Le CFL a émis un avis défavorable sur les trois projets de décrets assouplissant les normes comptables des collectivités. Il a redouté qu'au motif de donner un peu d'air aux finances locales, on n'aboutisse à une régression de la fiabilité des comptes locaux. L'instance a en revanche accordé un avis favorable aux autres projets de décrets et au projet d'ordonnance.
Comme il en a coutume en cette période de l'année, le CFL a procédé à la répartition de la dotation spéciale instituteurs (DSI), qui compense les charges résultant pour les communes du droit au logement des instituteurs. Pour 2015, la dotation totale s'élève à 18,6 millions d'euros et concerne les 6.114 instituteurs recensés en 2014. Le montant unitaire servant de référence à la répartition dans chaque département a été fixé à 2.808 euros. Il est identique à celui de l'an dernier.
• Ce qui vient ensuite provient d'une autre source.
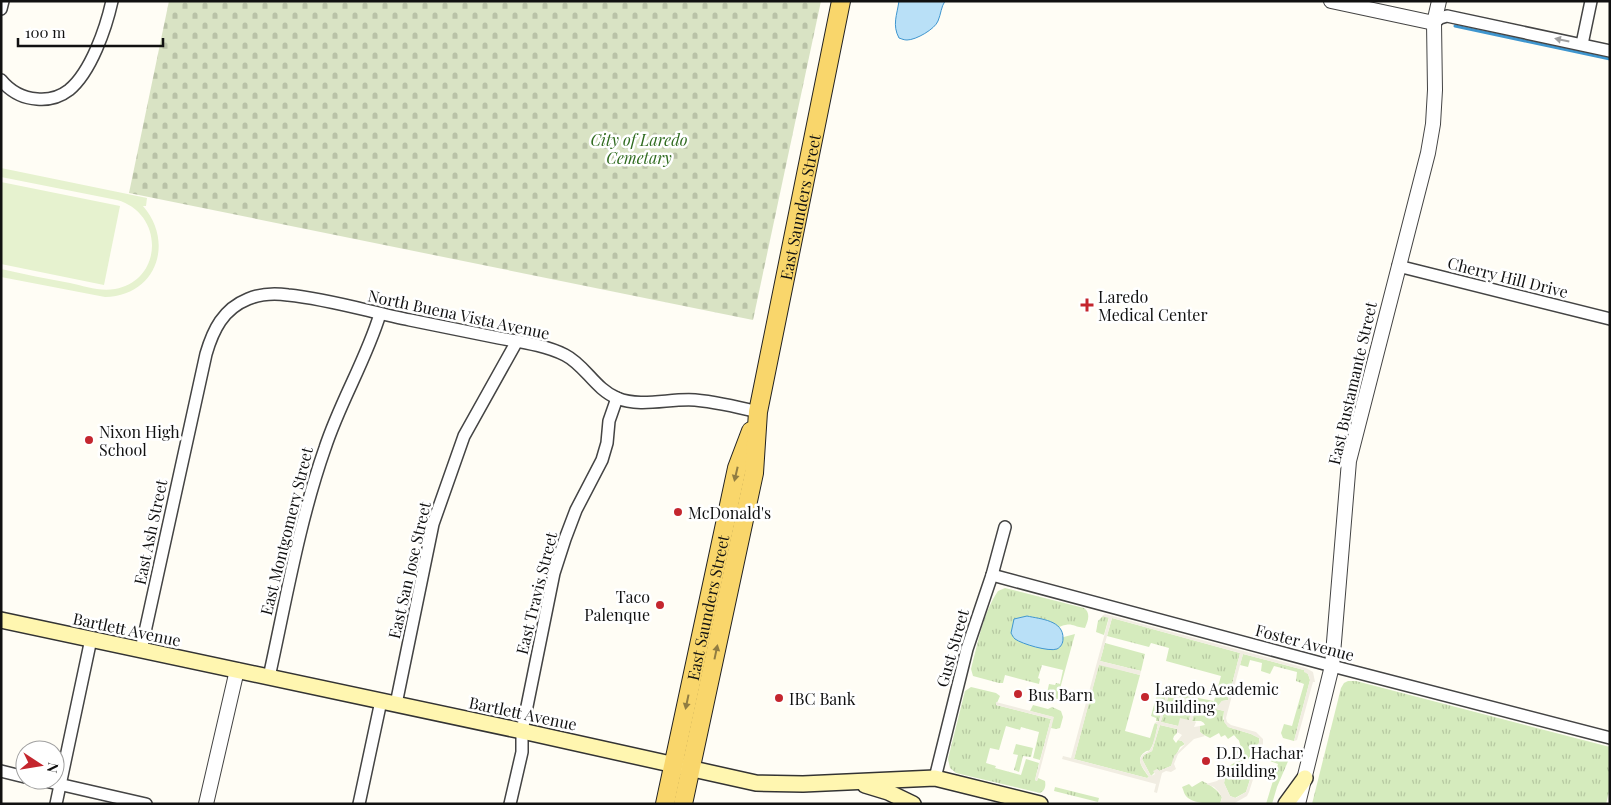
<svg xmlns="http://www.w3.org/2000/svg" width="1611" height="805" viewBox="0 0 1611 805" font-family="'Playfair Display',serif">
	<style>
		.grass { fill: url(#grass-tufts) }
		.cemetery { fill: url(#cemetery-stones) }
		.pitch { fill: #e6f2cf }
		.plaza { fill: #f1ede2; fill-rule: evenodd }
		.water { fill: #b9e0f7; stroke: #3f96cf }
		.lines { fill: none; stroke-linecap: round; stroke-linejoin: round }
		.stream { stroke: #3f96cf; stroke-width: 3 }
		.minor-casing { stroke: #444; stroke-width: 14 }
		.tertiary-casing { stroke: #444; stroke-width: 16 }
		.secondary-casing { stroke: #333; stroke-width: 18 }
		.primary-casing { stroke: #222; stroke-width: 20 }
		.minor { stroke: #fff; stroke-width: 11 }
		.tertiary { stroke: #fff; stroke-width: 14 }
		.secondary { stroke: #fff6b0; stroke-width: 15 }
		.primary { stroke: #f9d66b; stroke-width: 18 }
		.oneway { fill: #a0a0a0 }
		.oneway2 { fill: #917d42 }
		.poi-dot { fill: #c4262e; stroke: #fff; stroke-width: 2 }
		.labels { text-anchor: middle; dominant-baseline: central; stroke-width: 5; stroke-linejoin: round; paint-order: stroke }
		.park-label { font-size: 16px; font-style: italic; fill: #2f6b1f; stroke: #fff }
		.street-label { font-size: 16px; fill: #111; stroke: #fff }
		.poi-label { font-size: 16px; fill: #111; stroke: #fff; text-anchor: start }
	</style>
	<defs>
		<pattern id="grass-tufts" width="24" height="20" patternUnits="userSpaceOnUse" patternTransform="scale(1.25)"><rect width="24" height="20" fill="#d5ebbd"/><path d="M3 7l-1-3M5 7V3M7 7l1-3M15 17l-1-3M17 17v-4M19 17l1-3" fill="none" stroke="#b6c8a1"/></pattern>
		<pattern id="cemetery-stones" width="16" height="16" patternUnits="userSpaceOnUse" patternTransform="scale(1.25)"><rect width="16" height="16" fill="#d9e3c4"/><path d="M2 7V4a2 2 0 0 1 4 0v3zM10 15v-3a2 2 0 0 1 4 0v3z" fill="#b9c2a7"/></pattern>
	</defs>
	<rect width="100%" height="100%" fill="#fffdf5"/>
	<!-- grass -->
	<g class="grass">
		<path d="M1005,588L1084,608C1091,613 1088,621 1085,628C1070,626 1073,621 1056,628L1060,638L1075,634L1058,696L1065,699L1066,702L1054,698L1047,693L1049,684L1055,685L1056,683L1060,684L1063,670L1042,665L1038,678L1040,679L1039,684L1005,675L1003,683H999L973,676L971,669C978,643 983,613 998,591Z"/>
		<polygon points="1103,616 1109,617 1104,635 1096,632 1098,621"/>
		<polygon points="1112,618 1240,653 1228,700 1222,701 1217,707 1198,702 1198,698 1214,701 1221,676 1166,661 1169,648 1151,643 1149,647 1107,636"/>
		<polygon points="1105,643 1145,654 1141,671 1100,661"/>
		<polygon points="1243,654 1304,670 1308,674 1310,680 1294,741 1283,738 1281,733 1284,724 1292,726 1304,684 1296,681 1297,672 1274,666 1270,674 1261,671 1262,663 1250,660 1248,667 1240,665"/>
		<path d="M1099,664L1140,675L1125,731L1150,738L1154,725L1155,723L1158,724C1156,732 1155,742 1151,748C1148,753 1149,749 1145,752C1134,759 1144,770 1149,777L1147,778L1074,759Z"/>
		<polygon points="1348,681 1356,681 1610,747 1610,788 1606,804 1312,804 1341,688 1344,683"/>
		<polygon points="1171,684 1195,691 1194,701 1169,694"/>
		<path d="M971,687L996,693L1000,696L996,705L1051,719L1040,760L1033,758L1039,732L1021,727L1020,730L1006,726L999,750L990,748L986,763L996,766L995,768L1021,775L1026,759L1039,763L1035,780L1037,781L1038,778L1045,781C1046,786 1045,791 1040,793L956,773L950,768L948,759L965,691Z"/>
		<polygon points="1157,694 1166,696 1159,721 1156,721 1156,718 1151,716"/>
		<polygon points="1168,697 1194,703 1189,720 1178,726 1161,722"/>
		<path d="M1196,704L1224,711L1223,719L1228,727L1251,734L1259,738L1260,747L1253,771L1247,770L1254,765L1250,758L1242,762L1236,751L1241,748C1238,736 1240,743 1234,735L1228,739L1225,735L1221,737L1219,733L1210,738L1202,734L1200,732V726L1205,725C1202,719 1197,722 1192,721Z"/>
		<polygon points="1033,705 1048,709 1052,707 1061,711 1063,717 1060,728 1056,729 1051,728 1053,717 1030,711"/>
		<polygon points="1160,725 1177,729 1177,733 1174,736 1173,739 1176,743 1178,740 1182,741 1185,744 1180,747 1171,766 1159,771 1158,769 1151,776 1142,759 1144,755 1152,751"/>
		<polygon points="1016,744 1033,748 1031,757 1023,756 1019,772 1014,770 1018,755 1013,754"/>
		<polygon points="1278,749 1292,752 1277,787 1272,804 1266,804 1278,764 1270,761 1274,751"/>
		<polygon points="1238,758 1246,771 1252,773 1246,792 1235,798 1230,796 1224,783 1226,772 1226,771 1228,769 1227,767 1236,762 1235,760"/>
		<path d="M1202,781C1209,784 1217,789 1222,797L1220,804C1211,804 1196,804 1188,798C1184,795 1184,791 1182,787L1189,784L1192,787Z"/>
		<polygon points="1055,787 1099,798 1098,802 1054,791"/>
	</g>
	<!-- cemetery -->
	<polygon class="cemetery" points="169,1 821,1 753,320 129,193"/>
	<!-- pitch -->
	<g class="pitch">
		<path d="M1,168L147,198L146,206H143C175,243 156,296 105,297L1,277V269C24,274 47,279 70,283C84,286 100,292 115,289C164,280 164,213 117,200L1,177Z"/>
		<polygon points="1,182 120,206 104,285 1,264"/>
	</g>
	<!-- plaza -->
	<g class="plaza">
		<path d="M1105,614L1306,668L1313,672L1315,682H1313L1297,740L1294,741L1310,680L1308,674L1304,672V670L1243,654L1226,718L1227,722L1231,725L1256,732L1263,739V748L1249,792L1247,796L1233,804H1220L1222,798L1219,792L1214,787L1206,784L1217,781L1227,772L1224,783L1230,796L1236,798L1246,792L1252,774L1246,772L1238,758L1235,760L1234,758L1237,756L1235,751H1236L1247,770L1253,771L1260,747L1257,746L1260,740L1259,738L1251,734L1228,727L1224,722V711L1197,704L1192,721L1196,722L1194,727L1200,726V732L1205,736L1194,739L1178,754L1174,764L1176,769L1171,772L1166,771L1162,773L1157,793L1154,792L1156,784L1062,759L1063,756L1071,758L1109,618L1102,616ZM1112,618L1240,653L1228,700L1222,701L1217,707L1198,702V698L1195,697L1194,701L1169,694L1171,684H1168L1166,692L1158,690L1157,694L1166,696L1159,721L1156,722L1155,723L1158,725L1152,747L1149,751L1142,755L1140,760L1141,765L1149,777L1147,778L1074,759L1099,665L1140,675L1141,671L1100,661ZM1168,697L1193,703L1189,720L1180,718L1178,726L1161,722ZM1160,725L1177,729V732L1182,735L1178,740L1182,741L1185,744L1174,756L1171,766L1159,771L1157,769L1153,771L1155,774L1151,776L1142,759L1144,755L1152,751Z"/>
		<polygon points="996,702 1054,717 1037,781 1035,780 1051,719 996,705"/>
	</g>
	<!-- water -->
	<g class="water">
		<path d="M899,1H945C941,7 941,14 938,21C935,29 916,40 907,40C904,40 902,39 899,38C892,25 897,15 899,1Z"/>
		<path d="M1027,616C1040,619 1064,620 1063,639C1063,643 1061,647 1057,649C1049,652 1022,644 1015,639C1013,637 1012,635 1011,633L1014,619Z"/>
	</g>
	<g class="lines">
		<!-- stream -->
		<polyline class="stream" points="1455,26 1610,59"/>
		<defs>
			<g id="minor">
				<polyline points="1,9 3,1"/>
				<polyline points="1434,23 1440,18 1447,16 1610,51"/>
				<polyline points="1582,44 1591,1"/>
				<path d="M1,80C10,91 22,98 37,99C48,100 60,97 69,90C91,72 106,28 112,1"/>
				<polyline points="1398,266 1610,319"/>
				<polyline points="992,575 1332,666 1610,738"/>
				<path d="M141,650L206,354C213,330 223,309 248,299C260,294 275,293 288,295C329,299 370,312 410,320C440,326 470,332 499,338C521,342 545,345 565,355C585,365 595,389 617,398C641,408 670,398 695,400C717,402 738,407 758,412"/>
				<path d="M269,677C286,600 299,522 325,448C340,402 366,360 380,314"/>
				<polyline points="396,704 433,524 464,436 517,341"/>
				<polyline points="1,771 25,777"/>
				<polyline points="935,778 967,649 992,575 1005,527"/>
				<polyline points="41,780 146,804"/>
				<polyline points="56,804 91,639"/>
				<polyline points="359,804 381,701"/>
				<polyline points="510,804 522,752 522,731 554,573 565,539 576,510 602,460 607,443 609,421 617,398"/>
			</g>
			<g id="tertiary">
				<polyline points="1331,1 1434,23"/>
				<polyline points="206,804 237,670"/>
				<polyline points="1298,804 1332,666 1349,461 1428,153 1433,124 1435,90 1434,23 1439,1"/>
			</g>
			<g id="secondary">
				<polyline points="1,620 522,731 756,783 803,784 935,778 1040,804"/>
				<polyline points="865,785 888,792 913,804"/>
				<polyline points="1286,804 1305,778"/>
			</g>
			<g id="primary">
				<path id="s1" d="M665,804L737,468L751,431"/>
				<path id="s2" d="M683,804L754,473L758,412L841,1"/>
			</g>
		</defs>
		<!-- minor casing -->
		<use href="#minor" class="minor-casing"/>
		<!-- tertiary casing -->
		<use href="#tertiary" class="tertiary-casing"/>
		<!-- secondary casing -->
		<use href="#secondary" class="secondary-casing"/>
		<!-- primary casing -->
		<use href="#primary" class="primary-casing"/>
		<!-- minor -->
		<use href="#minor" class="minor"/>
		<!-- tertiary -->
		<use href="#tertiary" class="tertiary"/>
		<!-- secondary -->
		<use href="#secondary" class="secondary"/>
		<!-- primary -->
		<use href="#primary" class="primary"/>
	</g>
	<!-- one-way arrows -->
	<defs><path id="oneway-solid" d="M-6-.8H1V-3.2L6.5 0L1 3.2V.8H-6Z" transform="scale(1.25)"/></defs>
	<use class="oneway" href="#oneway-solid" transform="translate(1562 40) rotate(-168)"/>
	<g class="oneway2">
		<use href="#oneway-solid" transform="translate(736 474) rotate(103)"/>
		<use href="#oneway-solid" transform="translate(716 652) rotate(-78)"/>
		<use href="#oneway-solid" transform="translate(687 702) rotate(102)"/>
	</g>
	<!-- markers -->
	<g class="poi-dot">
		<path d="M1084.5 297.5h5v5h5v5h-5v5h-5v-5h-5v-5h5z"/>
		<circle cx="89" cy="440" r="5"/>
		<circle cx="678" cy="512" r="5"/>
		<circle cx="660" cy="605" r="5"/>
		<circle cx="1018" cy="694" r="5"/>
		<circle cx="1145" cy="697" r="5"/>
		<circle cx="779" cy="698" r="5"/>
		<circle cx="1206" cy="761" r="5"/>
	</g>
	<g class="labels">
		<!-- park labels -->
		<g class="park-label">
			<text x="639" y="139">City of Laredo<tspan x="639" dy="18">Cemetary</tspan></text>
		</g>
		<!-- street labels -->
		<g class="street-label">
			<text stroke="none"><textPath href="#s2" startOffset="609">East Saunders Street</textPath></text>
			<text transform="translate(1508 277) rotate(14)">Cherry Hill Drive</text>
			<text transform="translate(459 314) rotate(12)">North Buena Vista Avenue</text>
			<text transform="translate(1352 383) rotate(-77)">East Bustamante Street</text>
			<text transform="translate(286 531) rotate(-76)">East Montgomery Street</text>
			<text transform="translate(150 532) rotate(-78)">East Ash Street</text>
			<text transform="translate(409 570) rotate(-77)">East San Jose Street</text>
			<text transform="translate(536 593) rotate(-76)">East Travis Street</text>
			<text stroke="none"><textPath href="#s1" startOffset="201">East Saunders Street</textPath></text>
			<text transform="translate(127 629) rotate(12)">Bartlett Avenue</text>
			<text transform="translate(1305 642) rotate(15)">Foster Avenue</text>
			<text transform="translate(952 648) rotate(-74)">Gust Street</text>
			<text transform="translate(523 713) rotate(12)">Bartlett Avenue</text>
		</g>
		<!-- poi labels -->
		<g class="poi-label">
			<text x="1098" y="296">Laredo<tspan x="1098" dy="18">Medical Center</tspan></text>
			<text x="99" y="431">Nixon High<tspan x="99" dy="18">School</tspan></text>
			<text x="688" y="512">McDonald's</text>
			<text x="650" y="596" text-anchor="end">Taco<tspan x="650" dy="18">Palenque</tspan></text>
			<text x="1155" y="688">Laredo Academic<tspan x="1155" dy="18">Building</tspan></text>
			<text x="1028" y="694">Bus Barn</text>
			<text x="789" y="698">IBC Bank</text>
			<text x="1216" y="752">D.D. Hachar<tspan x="1216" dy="18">Building</tspan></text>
		</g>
	</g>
	<!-- border -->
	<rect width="1611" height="805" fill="none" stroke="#111111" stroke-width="5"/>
	<!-- north arrow -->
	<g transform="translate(40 765) rotate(102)"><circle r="24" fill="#ffffff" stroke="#a0a0a0"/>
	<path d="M0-4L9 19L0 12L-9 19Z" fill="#c4262e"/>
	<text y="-8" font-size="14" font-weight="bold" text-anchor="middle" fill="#111111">N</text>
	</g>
	<!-- scale -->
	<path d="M18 38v8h145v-8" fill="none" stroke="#111111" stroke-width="2.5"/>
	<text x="25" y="38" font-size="15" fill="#111111" stroke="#ffffff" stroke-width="4" paint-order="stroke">100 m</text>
</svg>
Le CFL a aussi approuvé la répartition pour 2015 des 64 millions d'euros attribués annuellement aux départements sur le produit des amendes de police relevées par les radars automatiques. En sachant que les départements, les régions d'outre-mer et la collectivité territoriale de Corse perçoivent des montants qui varient suivant la longueur de la voirie dont ils sont propriétaires et d'une "valeur de point" (166,92 euros en 2015, soit quasiment le même montant que pour les deux années précédentes). Les bénéficiaires devront utiliser cette ressource en vue de financer l'amélioration de la sécurité du réseau routier départemental.